*WORK TASK*
Only the pictures are to be left out; set down the rest of the records exactly.

DATA EXTRACTS START

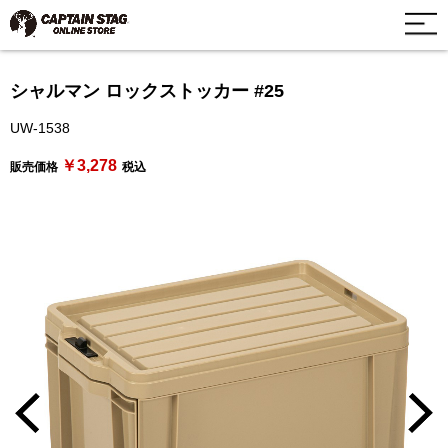
シャルマン ロックストッカー #25
UW-1538
￥3,278
販売価格
税込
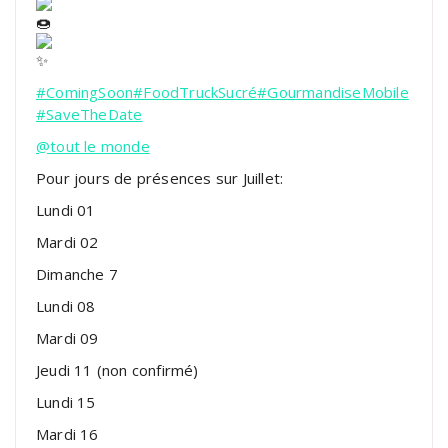
#ComingSoon
#FoodTruckSucré
#GourmandiseMobile
#SaveTheDate
@tout le monde
Pour jours de présences sur Juillet:
Lundi 01
Mardi 02
Dimanche 7
Lundi 08
Mardi 09
Jeudi 11 (non confirmé)
Lundi 15
Mardi 16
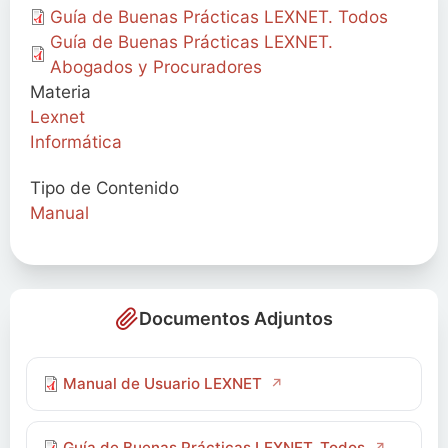
Guía de Buenas Prácticas LEXNET. Todos
Guía de Buenas Prácticas LEXNET.
Abogados y Procuradores
Materia
Lexnet
Informática
Tipo de Contenido
Manual
Documentos Adjuntos
Manual de Usuario LEXNET
Guía de Buenas Prácticas LEXNET. Todos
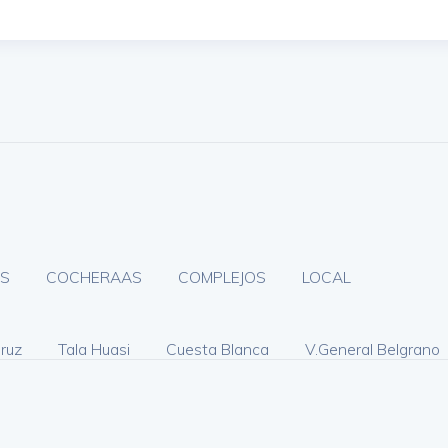
S
COCHERAAS
COMPLEJOS
LOCAL
Cruz
Tala Huasi
Cuesta Blanca
V.General Belgrano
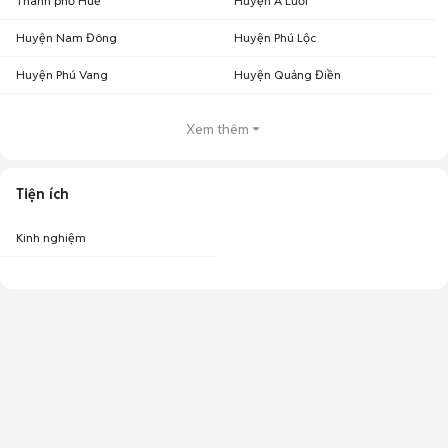
Thành phố Huế
Huyện A Lưới
Huyện Nam Đông
Huyện Phú Lộc
Huyện Phú Vang
Huyện Quảng Điền
Xem thêm
Tiện ích
Kinh nghiệm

DATA EXTRACTS END

*ANSWER SPACE*
シャルマン ロックストッカー #25
UW-1538
￥3,278
販売価格
税込
#ComingSoon
#FoodTruckSucré
#GourmandiseMobile
#SaveTheDate
@tout le monde
Pour jours de présences sur Juillet:
Lundi 01
Mardi 02
Dimanche 7
Lundi 08
Mardi 09
Jeudi 11 (non confirmé)
Lundi 15
Mardi 16
Guía de Buenas Prácticas LEXNET. Todos
Guía de Buenas Prácticas LEXNET.
Abogados y Procuradores
Materia
Lexnet
Informática
Tipo de Contenido
Manual
Documentos Adjuntos
Manual de Usuario LEXNET
Guía de Buenas Prácticas LEXNET. Todos
S
COCHERAAS
COMPLEJOS
LOCAL
Cruz
Tala Huasi
Cuesta Blanca
V.General Belgrano
Thành phố Huế
Huyện A Lưới
Huyện Nam Đông
Huyện Phú Lộc
Huyện Phú Vang
Huyện Quảng Điền
Xem thêm
Tiện ích
Kinh nghiệm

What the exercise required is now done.